▽

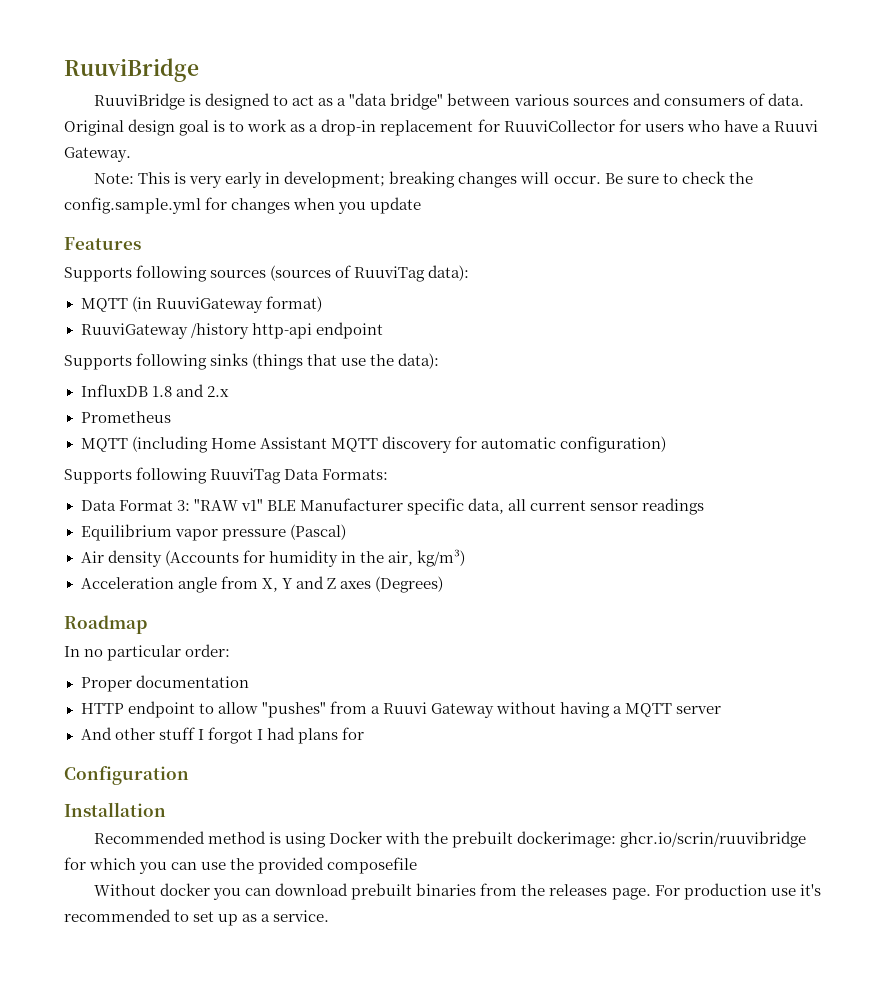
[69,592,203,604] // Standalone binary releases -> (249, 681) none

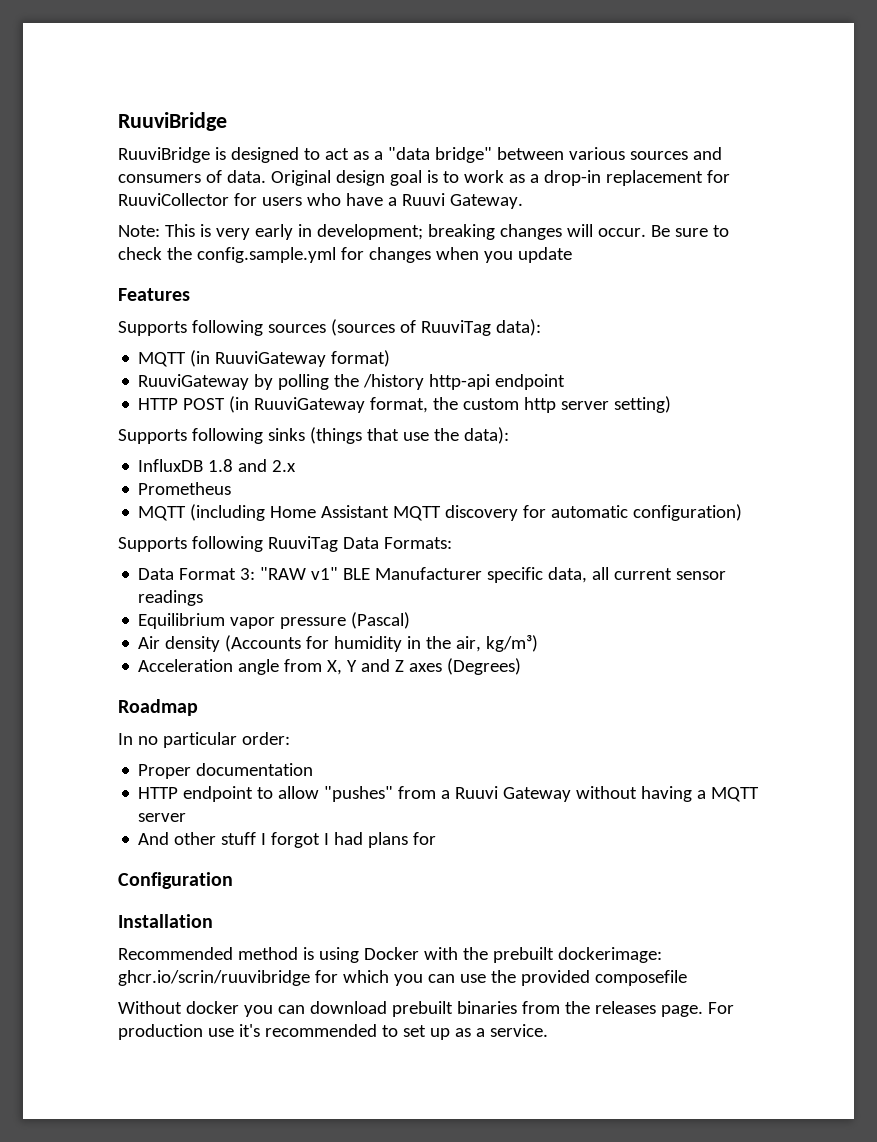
(188, 331) none -> [254,374,360,390] by polling the
(383, 330) none -> [138,396,672,413] // HTTP POST (in RuuviGateway format, the custom http server setting)

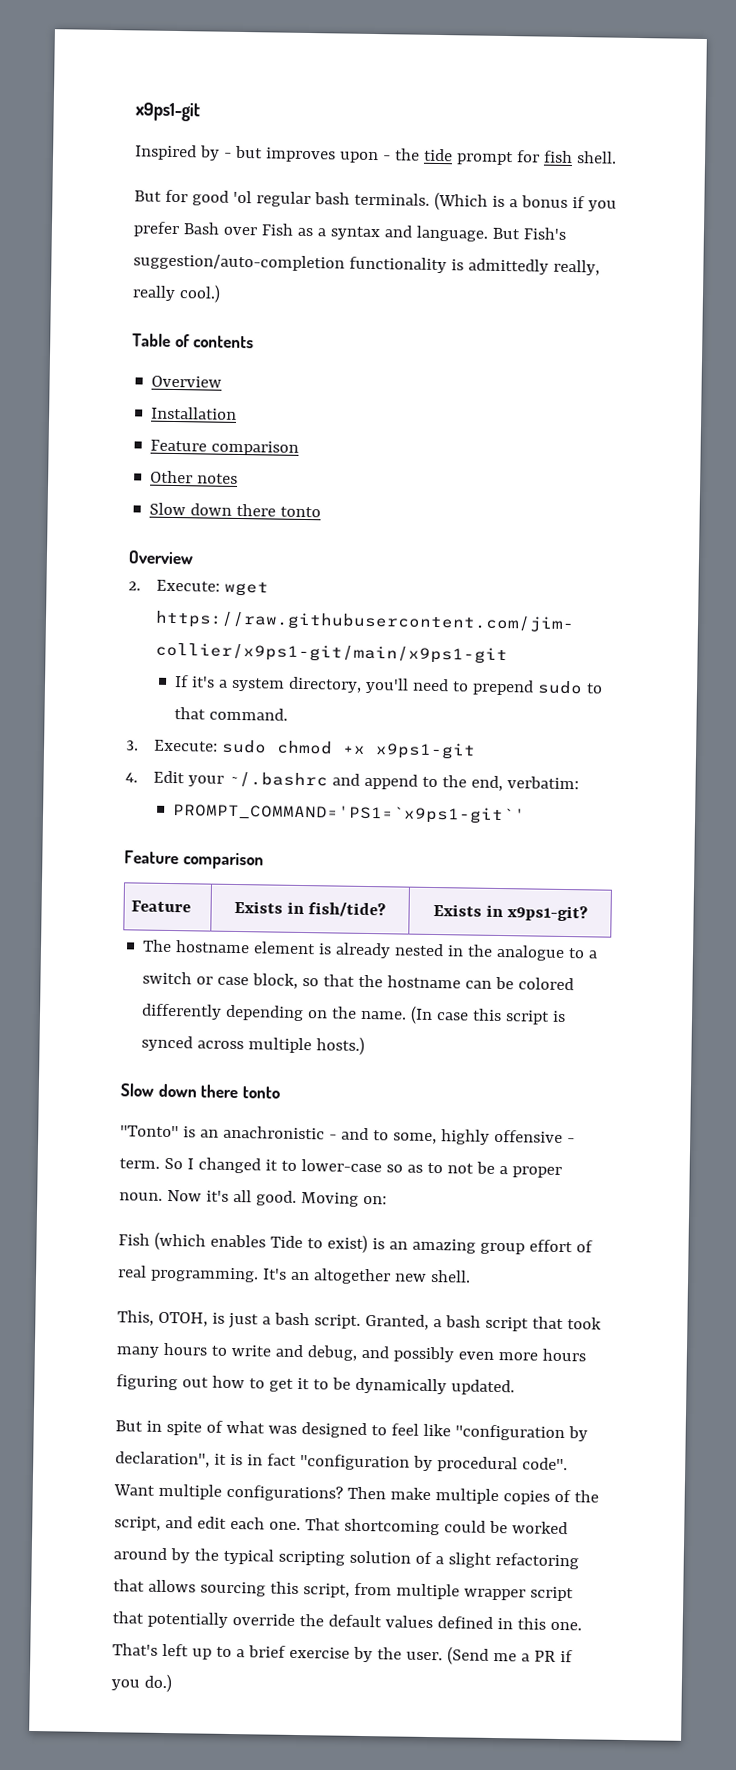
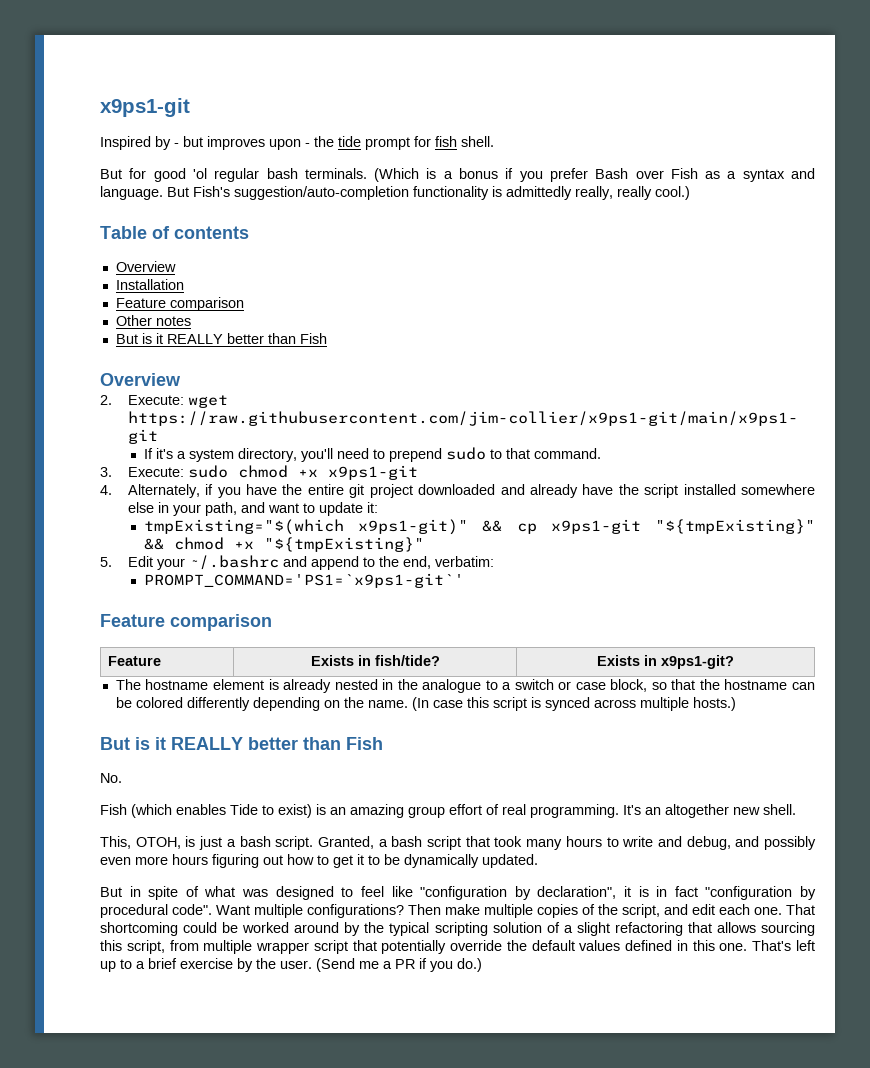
[149,502,322,518] Slow down there tonto -> [115,333,327,344] But is it REALLY better than Fish
(138, 777) none -> [127,484,816,498] [127,502,378,516] [143,519,815,535] [143,537,424,552] [100,557,112,567] Alternately, if you have the entire git project downloaded and already have the script installed somewhere else in your path, and want to update it: // tmpExisting="$(which x9ps1-git)" && cp x9ps1-git "${tmpExisting}" && chmod +x "${tmpExisting}" // 5.
[120,1083,280,1099] [120,1125,575,1145] [119,1157,562,1178] [119,1189,387,1207] Slow down there tonto // "Tonto" is an anachronistic - and to some, highly offensive - term. So I changed it to lower-case so as to not be a proper noun. Now it's all good. Moving on: -> [100,737,383,750] [100,773,122,783] But is it REALLY better than Fish // No.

△

Type out the data above once more, exactly, with no images included.

[69,592,203,604] // Standalone binary releases -> (249, 681) none

(188, 331) none -> [254,374,360,390] by polling the
(383, 330) none -> [138,396,672,413] // HTTP POST (in RuuviGateway format, the custom http server setting)

[149,502,322,518] Slow down there tonto -> [115,333,327,344] But is it REALLY better than Fish
(138, 777) none -> [127,484,816,498] [127,502,378,516] [143,519,815,535] [143,537,424,552] [100,557,112,567] Alternately, if you have the entire git project downloaded and already have the script installed somewhere else in your path, and want to update it: // tmpExisting="$(which x9ps1-git)" && cp x9ps1-git "${tmpExisting}" && chmod +x "${tmpExisting}" // 5.
[120,1083,280,1099] [120,1125,575,1145] [119,1157,562,1178] [119,1189,387,1207] Slow down there tonto // "Tonto" is an anachronistic - and to some, highly offensive - term. So I changed it to lower-case so as to not be a proper noun. Now it's all good. Moving on: -> [100,737,383,750] [100,773,122,783] But is it REALLY better than Fish // No.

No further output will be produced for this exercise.